● DATA FOR PROCESSING:
= = =

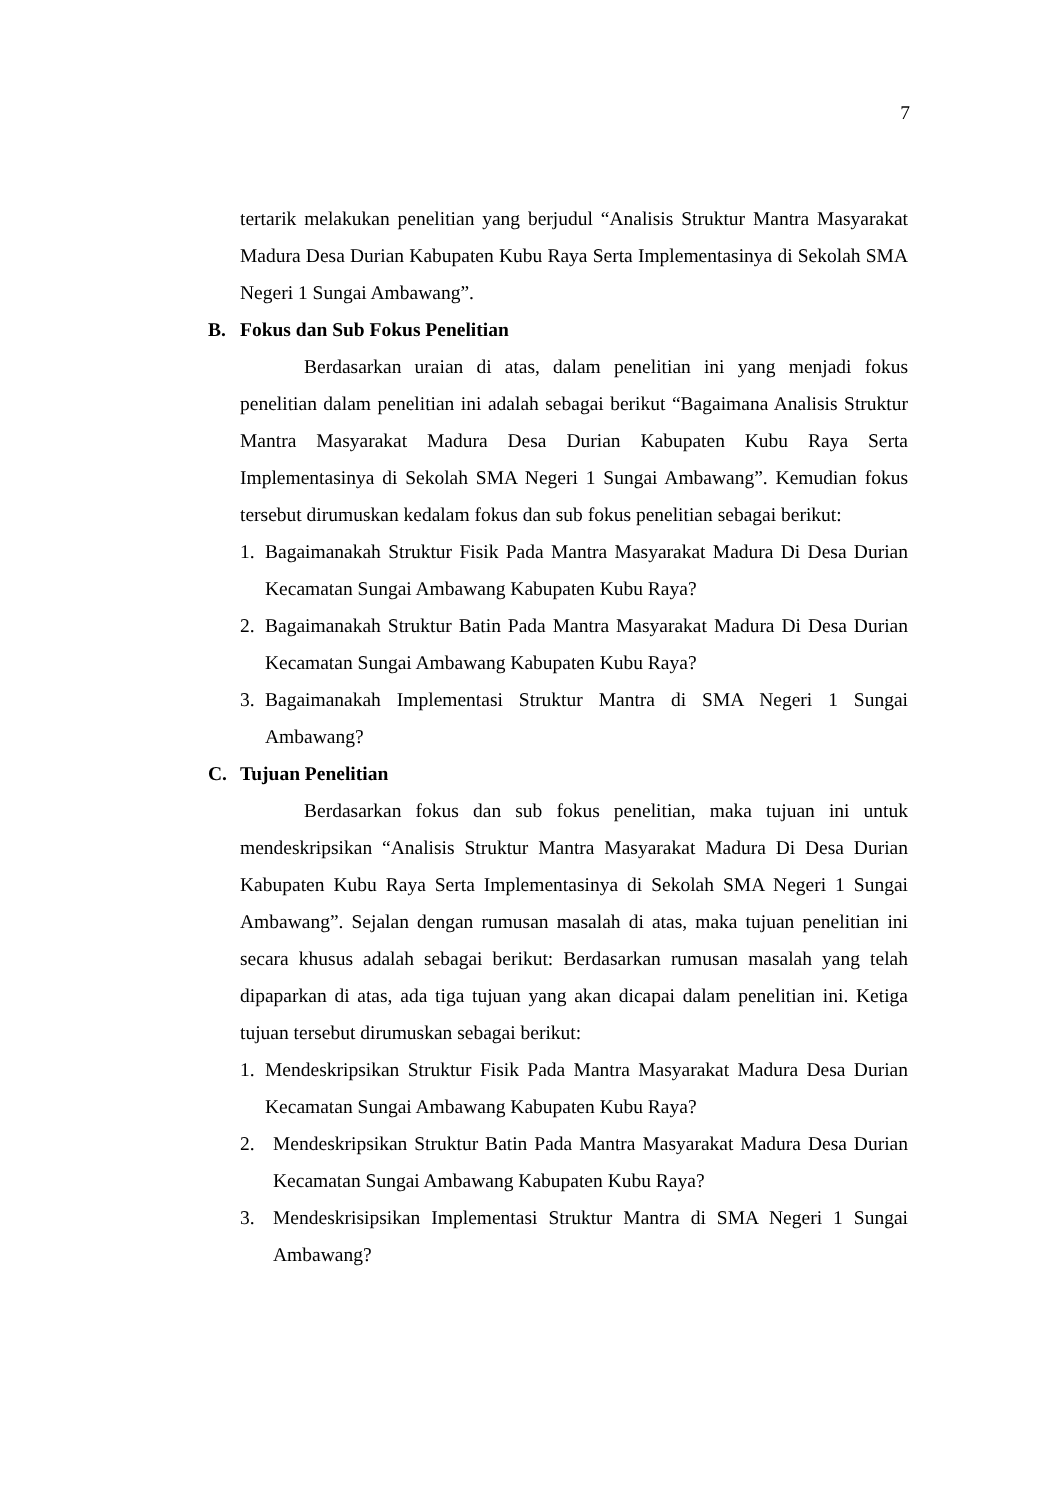7
tertarik melakukan penelitian yang berjudul “Analisis Struktur Mantra Masyarakat Madura Desa Durian Kabupaten Kubu Raya Serta Implementasinya di Sekolah SMA Negeri 1 Sungai Ambawang”.
B. Fokus dan Sub Fokus Penelitian
Berdasarkan uraian di atas, dalam penelitian ini yang menjadi fokus penelitian dalam penelitian ini adalah sebagai berikut “Bagaimana Analisis Struktur Mantra Masyarakat Madura Desa Durian Kabupaten Kubu Raya Serta Implementasinya di Sekolah SMA Negeri 1 Sungai Ambawang”. Kemudian fokus tersebut dirumuskan kedalam fokus dan sub fokus penelitian sebagai berikut:
1. Bagaimanakah Struktur Fisik Pada Mantra Masyarakat Madura Di Desa Durian Kecamatan Sungai Ambawang Kabupaten Kubu Raya?
2. Bagaimanakah Struktur Batin Pada Mantra Masyarakat Madura Di Desa Durian Kecamatan Sungai Ambawang Kabupaten Kubu Raya?
3. Bagaimanakah Implementasi Struktur Mantra di SMA Negeri 1 Sungai Ambawang?
C. Tujuan Penelitian
Berdasarkan fokus dan sub fokus penelitian, maka tujuan ini untuk mendeskripsikan “Analisis Struktur Mantra Masyarakat Madura Di Desa Durian Kabupaten Kubu Raya Serta Implementasinya di Sekolah SMA Negeri 1 Sungai Ambawang”. Sejalan dengan rumusan masalah di atas, maka tujuan penelitian ini secara khusus adalah sebagai berikut: Berdasarkan rumusan masalah yang telah dipaparkan di atas, ada tiga tujuan yang akan dicapai dalam penelitian ini. Ketiga tujuan tersebut dirumuskan sebagai berikut:
1. Mendeskripsikan Struktur Fisik Pada Mantra Masyarakat Madura Desa Durian Kecamatan Sungai Ambawang Kabupaten Kubu Raya?
2. Mendeskripsikan Struktur Batin Pada Mantra Masyarakat Madura Desa Durian Kecamatan Sungai Ambawang Kabupaten Kubu Raya?
3. Mendeskrisipsikan Implementasi Struktur Mantra di SMA Negeri 1 Sungai Ambawang?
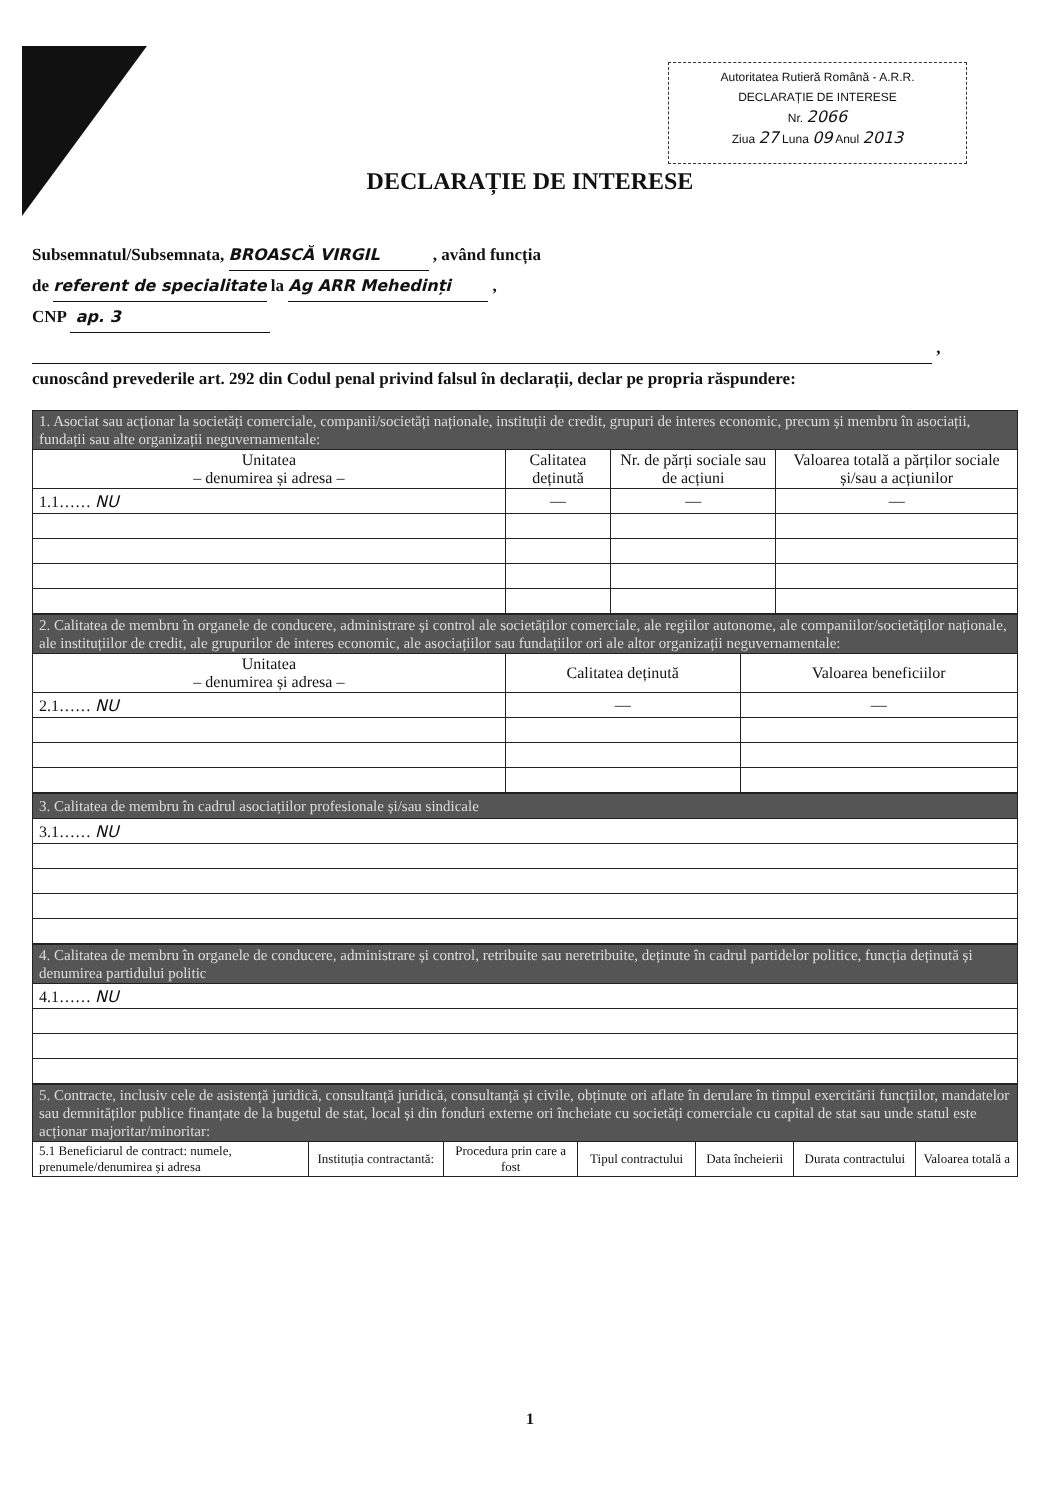Autoritatea Rutieră Română - A.R.R.
DECLARAȚIE DE INTERESE
Nr. 2066
Ziua 27 Luna 09 Anul 2013
DECLARAȚIE DE INTERESE
Subsemnatul/Subsemnata, BROASCĂ VIRGIL , având funcția
de referent de specialitate la Ag ARR Mehedinți ,
CNP ap. 3
,
cunoscând prevederile art. 292 din Codul penal privind falsul în declarații, declar pe propria răspundere:
| 1. Asociat sau acționar la societăți comerciale, companii/societăți naționale, instituții de credit, grupuri de interes economic, precum și membru în asociații, fundații sau alte organizații neguvernamentale: | | | |
| Unitatea – denumirea și adresa – | Calitatea deținută | Nr. de părți sociale sau de acțiuni | Valoarea totală a părților sociale și/sau a acțiunilor |
| 1.1…… NU | — | — | — |
| 2. Calitatea de membru în organele de conducere, administrare și control ale societăților comerciale, ale regiilor autonome, ale companiilor/societăților naționale, ale instituțiilor de credit, ale grupurilor de interes economic, ale asociațiilor sau fundațiilor ori ale altor organizații neguvernamentale: | | |
| Unitatea – denumirea și adresa – | Calitatea deținută | Valoarea beneficiilor |
| 2.1…… NU | — | — |
| 3. Calitatea de membru în cadrul asociațiilor profesionale și/sau sindicale |
| 3.1…… NU |
| 4. Calitatea de membru în organele de conducere, administrare și control, retribuite sau neretribuite, deținute în cadrul partidelor politice, funcția deținută și denumirea partidului politic |
| 4.1…… NU |
| 5. Contracte, inclusiv cele de asistență juridică, consultanță juridică, consultanță și civile, obținute ori aflate în derulare în timpul exercitării funcțiilor, mandatelor sau demnităților publice finanțate de la bugetul de stat, local și din fonduri externe ori încheiate cu societăți comerciale cu capital de stat sau unde statul este acționar majoritar/minoritar: | | | | | | |
| 5.1 Beneficiarul de contract: numele, prenumele/denumirea și adresa | Instituția contractantă: | Procedura prin care a fost | Tipul contractului | Data încheierii | Durata contractului | Valoarea totală a |
1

= = =

● ACTION ITEM: Exactly reproduce the lines that run from the line with "altor organizații neguvernamentale: | | |" through the last line of the records, inclusive.

● ANSWER BOX:
| 2. Calitatea de membru în organele de conducere, administrare și control ale societăților comerciale, ale regiilor autonome, ale companiilor/societăților naționale, ale instituțiilor de credit, ale grupurilor de interes economic, ale asociațiilor sau fundațiilor ori ale altor organizații neguvernamentale: | | |
| Unitatea – denumirea și adresa – | Calitatea deținută | Valoarea beneficiilor |
| 2.1…… NU | — | — |
| 3. Calitatea de membru în cadrul asociațiilor profesionale și/sau sindicale |
| 3.1…… NU |
| 4. Calitatea de membru în organele de conducere, administrare și control, retribuite sau neretribuite, deținute în cadrul partidelor politice, funcția deținută și denumirea partidului politic |
| 4.1…… NU |
| 5. Contracte, inclusiv cele de asistență juridică, consultanță juridică, consultanță și civile, obținute ori aflate în derulare în timpul exercitării funcțiilor, mandatelor sau demnităților publice finanțate de la bugetul de stat, local și din fonduri externe ori încheiate cu societăți comerciale cu capital de stat sau unde statul este acționar majoritar/minoritar: | | | | | | |
| 5.1 Beneficiarul de contract: numele, prenumele/denumirea și adresa | Instituția contractantă: | Procedura prin care a fost | Tipul contractului | Data încheierii | Durata contractului | Valoarea totală a |
1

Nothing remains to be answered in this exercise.